Alongside exhaust gas turbochargers, Audi also makes use of superchargers to boost its engines. A supercharger is used in the 3.0 TFSI. The high-efficiency mechanical charger is situated in the 90-degree V formed by the cylinder banks and is driven by the engine via a poly-V belt. The gas pathways downstream of the charger are very short, thus the torque develops quickly and easily. The full boost is available even at idle.
The supercharger is located downstream of the throttle valve. Because the density of the intake air is low at engine loads below the boost level and when coasting, the supercharger’s rotors move easily when the engine has little or no need for charge air in the lower load range. Little power input is required – a good starting point for low losses and high efficiency.

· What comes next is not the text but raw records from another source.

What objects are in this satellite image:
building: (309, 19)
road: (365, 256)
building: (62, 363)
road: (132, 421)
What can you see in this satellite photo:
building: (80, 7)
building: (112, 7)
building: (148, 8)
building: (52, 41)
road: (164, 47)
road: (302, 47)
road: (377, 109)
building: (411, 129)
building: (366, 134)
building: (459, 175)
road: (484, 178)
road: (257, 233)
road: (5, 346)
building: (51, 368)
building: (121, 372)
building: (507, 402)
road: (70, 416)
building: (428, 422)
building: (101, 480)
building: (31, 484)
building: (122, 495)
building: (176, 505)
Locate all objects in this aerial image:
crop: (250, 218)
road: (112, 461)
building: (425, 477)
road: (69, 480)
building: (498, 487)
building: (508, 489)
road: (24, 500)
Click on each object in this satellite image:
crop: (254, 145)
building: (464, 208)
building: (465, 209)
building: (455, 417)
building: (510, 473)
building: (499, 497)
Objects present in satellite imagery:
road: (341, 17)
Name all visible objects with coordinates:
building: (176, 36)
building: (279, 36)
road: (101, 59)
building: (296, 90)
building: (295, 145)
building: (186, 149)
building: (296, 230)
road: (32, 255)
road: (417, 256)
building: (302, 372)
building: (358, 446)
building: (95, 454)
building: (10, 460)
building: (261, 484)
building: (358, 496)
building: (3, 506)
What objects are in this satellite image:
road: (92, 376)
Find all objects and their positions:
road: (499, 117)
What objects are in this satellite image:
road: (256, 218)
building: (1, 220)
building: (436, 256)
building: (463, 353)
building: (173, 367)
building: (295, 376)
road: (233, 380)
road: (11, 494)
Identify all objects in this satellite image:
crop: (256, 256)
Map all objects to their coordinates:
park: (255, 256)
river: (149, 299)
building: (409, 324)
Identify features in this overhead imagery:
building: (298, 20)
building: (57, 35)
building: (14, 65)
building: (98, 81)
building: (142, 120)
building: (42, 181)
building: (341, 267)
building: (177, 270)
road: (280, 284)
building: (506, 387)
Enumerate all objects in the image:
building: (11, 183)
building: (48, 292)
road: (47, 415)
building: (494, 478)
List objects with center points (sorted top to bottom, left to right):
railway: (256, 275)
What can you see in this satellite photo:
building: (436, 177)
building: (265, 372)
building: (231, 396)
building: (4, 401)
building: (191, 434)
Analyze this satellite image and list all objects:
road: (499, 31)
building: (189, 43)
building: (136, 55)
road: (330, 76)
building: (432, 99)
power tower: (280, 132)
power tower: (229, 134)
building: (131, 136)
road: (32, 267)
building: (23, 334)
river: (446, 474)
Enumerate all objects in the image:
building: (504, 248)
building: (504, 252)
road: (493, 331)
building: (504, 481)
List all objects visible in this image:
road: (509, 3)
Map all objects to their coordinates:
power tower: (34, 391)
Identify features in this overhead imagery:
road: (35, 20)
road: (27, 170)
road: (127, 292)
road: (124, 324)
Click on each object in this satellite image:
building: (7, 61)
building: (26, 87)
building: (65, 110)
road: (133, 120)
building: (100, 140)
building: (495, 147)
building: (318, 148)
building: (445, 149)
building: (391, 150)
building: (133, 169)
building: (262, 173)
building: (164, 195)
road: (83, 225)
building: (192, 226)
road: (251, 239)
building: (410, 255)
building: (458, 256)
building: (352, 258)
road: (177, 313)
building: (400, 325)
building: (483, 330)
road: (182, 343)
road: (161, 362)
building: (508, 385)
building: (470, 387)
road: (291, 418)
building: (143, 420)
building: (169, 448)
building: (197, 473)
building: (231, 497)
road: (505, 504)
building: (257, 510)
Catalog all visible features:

Inside the so-called Roots blower, two four-vane rotary pistons similar to worm gears counter-rotate at a speed of up to 23,000 rpm, with an air gap between them measuring just a few thousandths of a millimeter. The rotary pistons can deliver 1,000 kilograms (2,204.62 lb), or 850,000 liters (30,017.47 cubic ft), of air per hour and compress it with a boost pressure of up to 0.8 bar (12 psi). An extensive suite of technical measures reduces noise from the supercharger to a minimum.
The brand with the four rings has a long tradition of supercharger technology. As early as the 1930s, the legendary Grand Prix racing cars built by Auto Union already had mechanical chargers, which coaxed as much as 440 kW (around 600 hp) of power and 850 Nm (626.93 lb-ft) of torque out of the mighty 12- and 16-cylinder engines.